A few years ago, the Motorola RAZR was the “it” cell phone. Everyone had to have one, or have one of the many imitators. Then, just as rapidly, it vanished from the scene. Everyone had to have an iPhone (which is now on its 4th generation). Of course, both of these phones are “3G” phones which apply to a generation of standards adopted in the early 2000’s. Now, we have Android phones taking over the world, and some of these like my own HTC EVO are “4G” phones. And Microsoft just released their “Windows Phone 7” (WP7) series on Monday to much fanfare.
Of course, the iPhone, Android and WP7 phones are all “smartphones” that can be thought of as “pocket computers”. There’s also a seemingly endless variety of non-smartphones (sometimes called “feature phones”. No matter what you want in a cell phone, it’s probably available. And they are relatively cheap! New phones appear on the market nearly every day, and new generations of communication technologies appear every 7-10 years.
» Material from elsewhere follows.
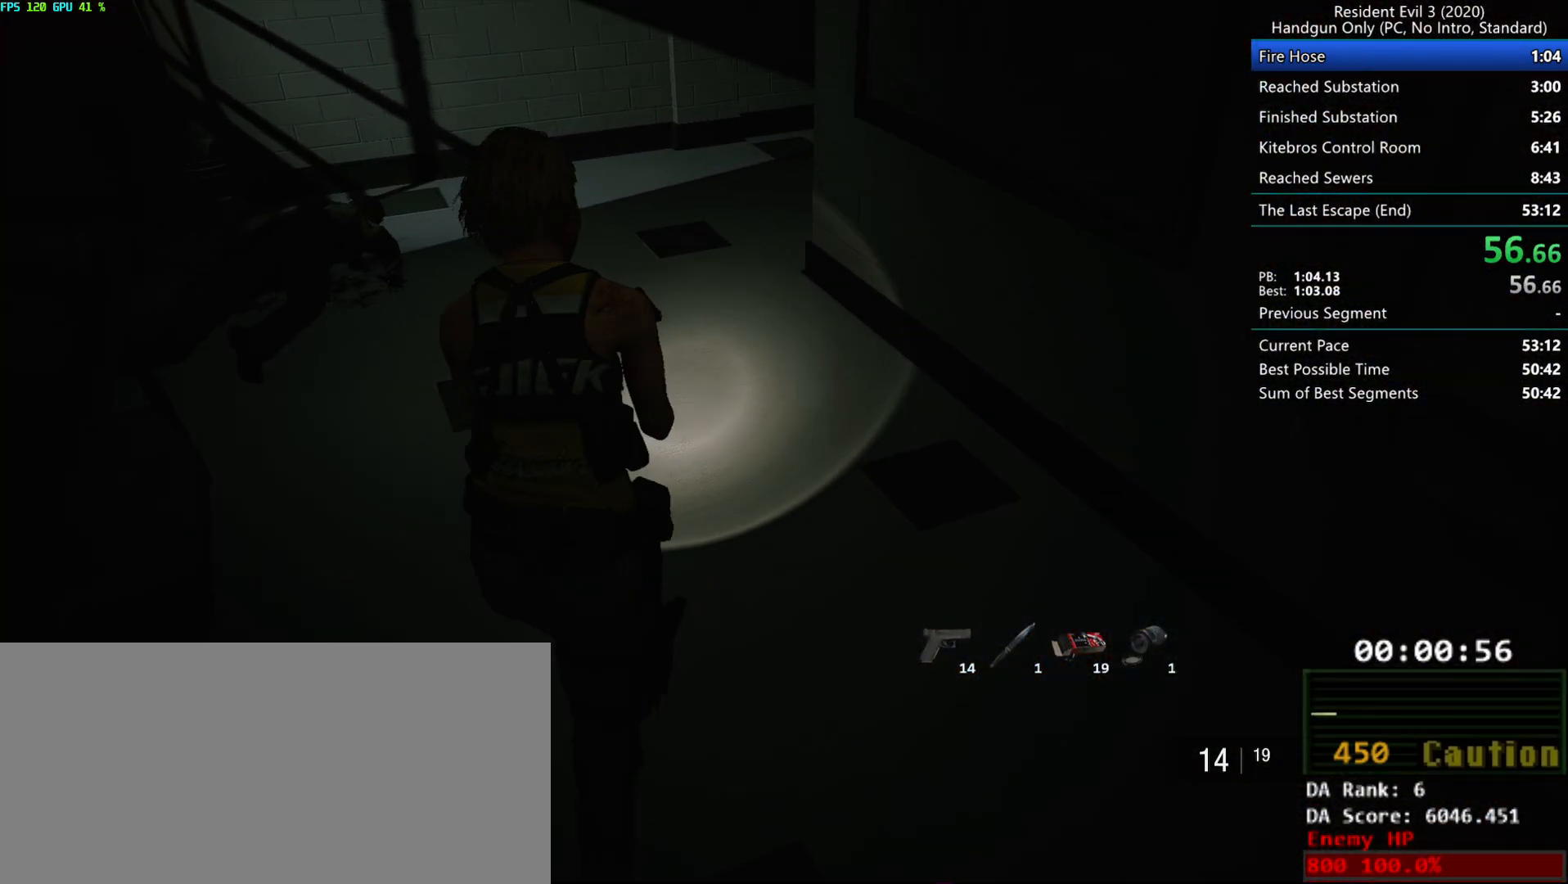
{"keys": ["r"], "mouse": [], "events": []}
Even the service is cheap, compared to what people were paying for their phone service in the 60s and 70s. Think. When was the last time you paid for a long distance call? Or waited until “after 7 pm” to make one?
Take a look around you. I bet that just about everyone you know has a cell phone, and they’re almost all different.
This is free enterprise in action. We have near continuous improvement, lots of choices, and inexpensive products.
Now, let’s look at the Space Shuttle.
I remember visiting Cape Canaveral as a child. The year was 1976, and I remember that because of all of the red white and blue stars that were the logo of the Bicentennial. I first saw a model and a movie on the Space Shuttle during the tour. Work on it had begun in 1968. Operational flight began in 1982 and the Space Shuttle Program will be officially retired in 2011.
Now, don’t get me wrong. The Space Shuttle is a technological marvel. But the reason it’s being retired is that it’s too expensive to run (average cost per flight around $1.5 billion) and is seriously showing it’s age. The onboard computers use tape drives. For several years, mission specialists and even the pilots have been bringing laptop computers on board because it’s easier and faster to do all of their computations that way and then just input the results into the Space Shuttle’s computers and navigation systems. Today they could probably accomplish the same things with their smartphones.
In the 30 years since the the first Space Shuttle launch in April, 1981, only small incremental improvements have been made to the overall design. The concept is essentially the same as what was originally drawn up on chalkboards in the 1960s.
This is government enterprise in action. We have nearly no improvement, no choices, and high costs.
Now ask yourself this.
Now that we have ObamaCare, is the future of health care in the United States more likely to be like cell phones? Or the Space Shuttle?
Decide quickly. In 19 days you can make your decision known.